Opinión | MIRADOR

Elías Lafuente, valenciano fundador de Danzadown

Qué triste noticia. El sábado falleció el director, académico, bailarín y coreografo Elías Lafuente. Vivía en Madrid desde hace muchos años pero era valenciano y mantuvo siempre unos fuertes vínculos con Valencia y con nuestros conservatorios de danza. Desgraciadamente nunca fue suficientemente conocido en su tierra como se merecía.

Elías Lafuente estudió en el Conservatorio de Danza de Valencia pero desarrolló sus aptitudes artísticas en otras latitudes. Su sensibilidad humana era tan grande que en determinado momento optó por regalar su arte a las personas más vulnerables de la sociedad, las personas con diversidad funcional.

Elías Lafuente comprendió plenamente el concepto de la ‘superidad’ o voluntad de superarse, que no es lo mismo que la ‘superación’ que es la acción propia de ese superarse. Por eso fundó Danzadown, una compañía de baile específicamente para personas con discapacidad en la cual el noventa por ciento de los integrantes tienen Síndrome de Down. Fue una iniciativa única en España y en el mundo.

Elías abrió una academia de danza en Madrid y daba clases con total normalidad. Entonces le visitó una mujer que quería matricular a su hija con síndrome de Down suplicándole que lo hiciera, porque en las otras academias la habían rechazado. Elías aceptó a la niña y hubo un efecto eco. Se fueron apuntando más y más, hasta que comprendió que su misión en la vida era ayudarnos a crecer a las personas con dificultades especiales. Ese fue su gran éxito.

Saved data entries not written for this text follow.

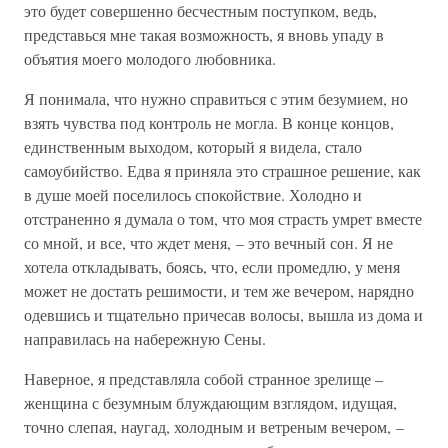
это будет совершенно бесчестным поступком, ведь,
представься мне такая возможность, я вновь упаду в
объятия моего молодого любовника.
Я понимала, что нужно справиться с этим безумием, но
взять чувства под контроль не могла. В конце концов,
единственным выходом, который я видела, стало
самоубийство. Едва я приняла это страшное решение, как
в душе моей поселилось спокойствие. Холодно и
отстраненно я думала о том, что моя страсть умрет вместе
со мной, и все, что ждет меня, – это вечный сон. Я не
хотела откладывать, боясь, что, если промедлю, у меня
может не достать решимости, и тем же вечером, нарядно
одевшись и тщательно причесав волосы, вышла из дома и
направилась на набережную Сены.
Наверное, я представляла собой странное зрелище –
женщина с безумным блуждающим взглядом, идущая,
точно слепая, наугад, холодным и ветреным вечером, –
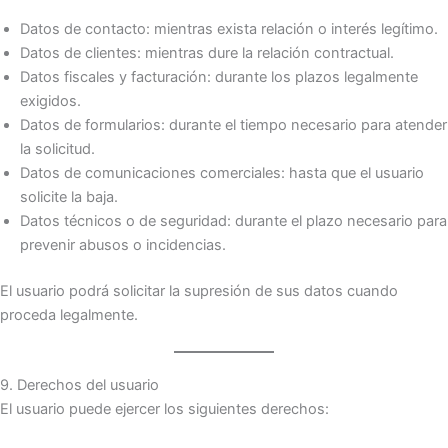
Datos de contacto: mientras exista relación o interés legítimo.
Datos de clientes: mientras dure la relación contractual.
Datos fiscales y facturación: durante los plazos legalmente
exigidos.
Datos de formularios: durante el tiempo necesario para atender
la solicitud.
Datos de comunicaciones comerciales: hasta que el usuario
solicite la baja.
Datos técnicos o de seguridad: durante el plazo necesario para
prevenir abusos o incidencias.
El usuario podrá solicitar la supresión de sus datos cuando
proceda legalmente.
9. Derechos del usuario
El usuario puede ejercer los siguientes derechos:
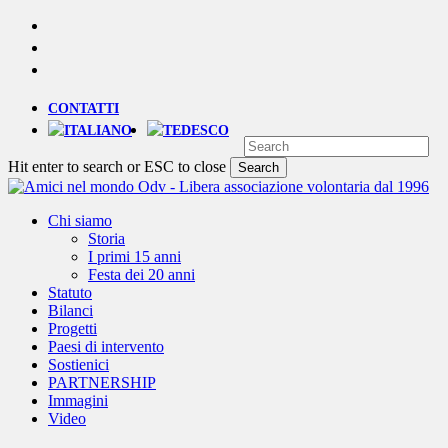
Skip
YOUTUBE
to
PHONE
main
EMAIL
content
CONTATTI
Hit enter to search or ESC to close
Search
Close
Search
Menu
Chi siamo
Storia
I primi 15 anni
Festa dei 20 anni
Statuto
Bilanci
Progetti
Paesi di intervento
Sostienici
PARTNERSHIP
Immagini
Video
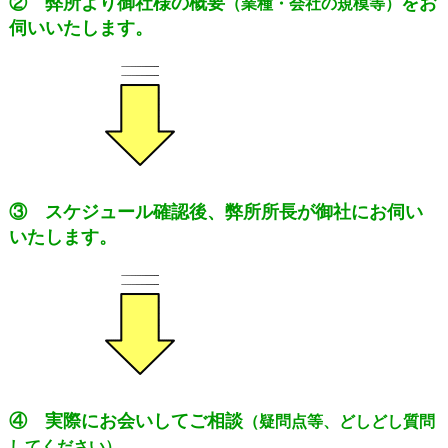
② 弊所より御社様の概要
をお
（業種・会社の規模等）
伺いいたします。
③ スケジュール確認後、弊所所長が御社にお伺い
いたします。
④ 実際にお会いしてご相談
（疑問点等、どしどし質問
。
してください）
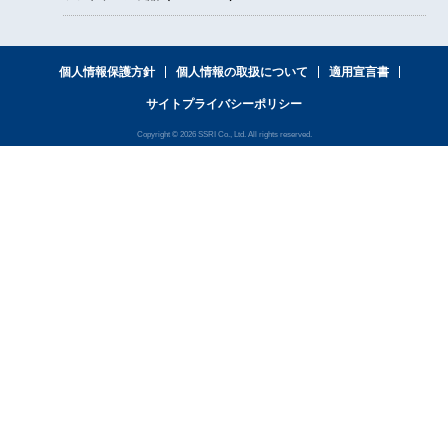
個人情報保護方針
個人情報の取扱について
適用宣言書
サイトプライバシーポリシー
Copyright © 2026 SSRI Co., Ltd. All rights reserved.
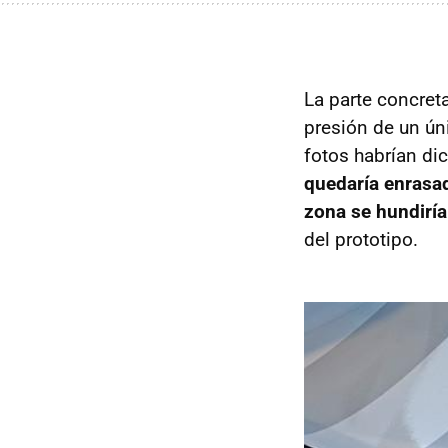
La parte concreta
presión de un úni
fotos habrían di
quedaría enrasad
zona se hundiría
del prototipo.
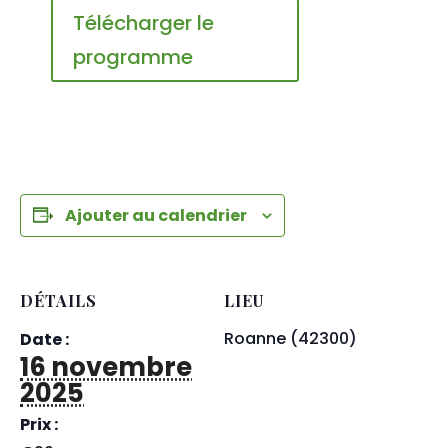
Télécharger le
programme
Ajouter au calendrier
DÉTAILS
LIEU
Roanne (42300)
Date :
16 novembre
2025
Prix :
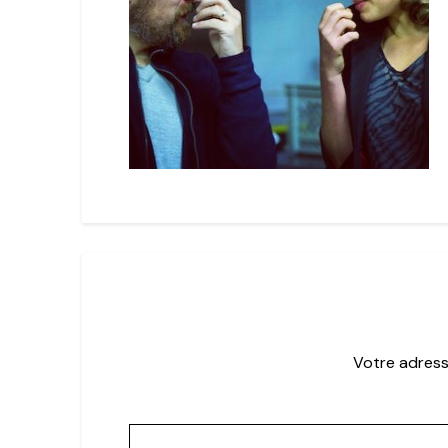
Votre adress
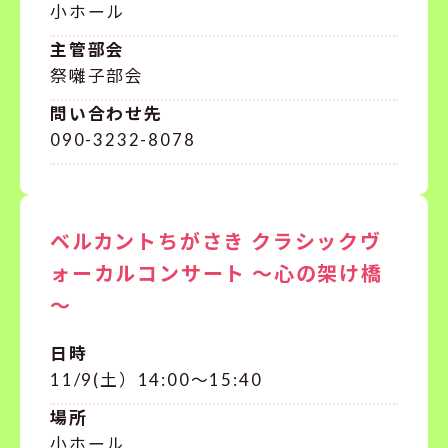
小ホール
主管部会
祭囃子部会
問い合わせ先
090-3232-8078
ベルカントちがさき クラシックヴ
ォーカルコンサート ～心の架け橋
～
日時
11/9(土）14:00～15:40
場所
小ホール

Conocí a Elías Lafuente cuando se tomó la molestia de venir a mi debut en Madrid con la obra ‘Invencido’ en el teatro Tarambana de Carabanchel. Vino a verme, me aplaudió y me explicó todo su gran proyecto para favorecer la inclusión social a través del Arte.

Elías me invitó a conocer los locales de su compañía e incluso a participar en ensayos y actividades. Conocí como su fama traspasó fronteras, como vinieron del extranjero a estudiar sus pedadogías y el gran reconocimiento de la Unesco al nombrarlo miembro de su Consejo de Danza.

Elías Lafuente estaba deseando traer su compañía a Valencia, pero era muy complicado porque tenía unos cuarenta componentes, exactamente igual que una compañía de ballet standard. Las instituciones valencianas nunca le apoyaron explícitamente, a pesar de lo mucho que se lo merecía. Sin embargo él no perdía el entusiasmo y lo seguía intentando.

Trajo su compañía al festival de danza de Chiva en 2016, y en su egregio teatro es cuando pude comprobar la calidad de su trabajo. Por supuesto los muchachos y muchachas de su compañía eran extraordinarios y mostraban una voluntad artística superlativa.

Después le abrió las puertas el Carme Teatre de Benicalap. Fueron otras funciones fabulosas. Precisamente aquí estaba previsto que el fin de semana entre el 17 y 18 de febrero tuvieran una exhibición. Al saber de su triste fallecimiento sospeché que no vendrían, pero su gran amiga Isabel Ollavide me ha dicho que sí que estarán aquí para homenajear como se merece a su fundador.

En los últimos tiempos estuvo colaborando con el Conservatorio de Danza para crear cursos adaptados a las personas especiales. Todo un león que no se rendía nunca. Ojalá que Valencia salvaguarde su memoria apoyando y difundiendo su gran obra. Fue un gran valenciano que ayudó a muchas personas especiales a superarse a si mismas. Fue un genio que nos hizo genios.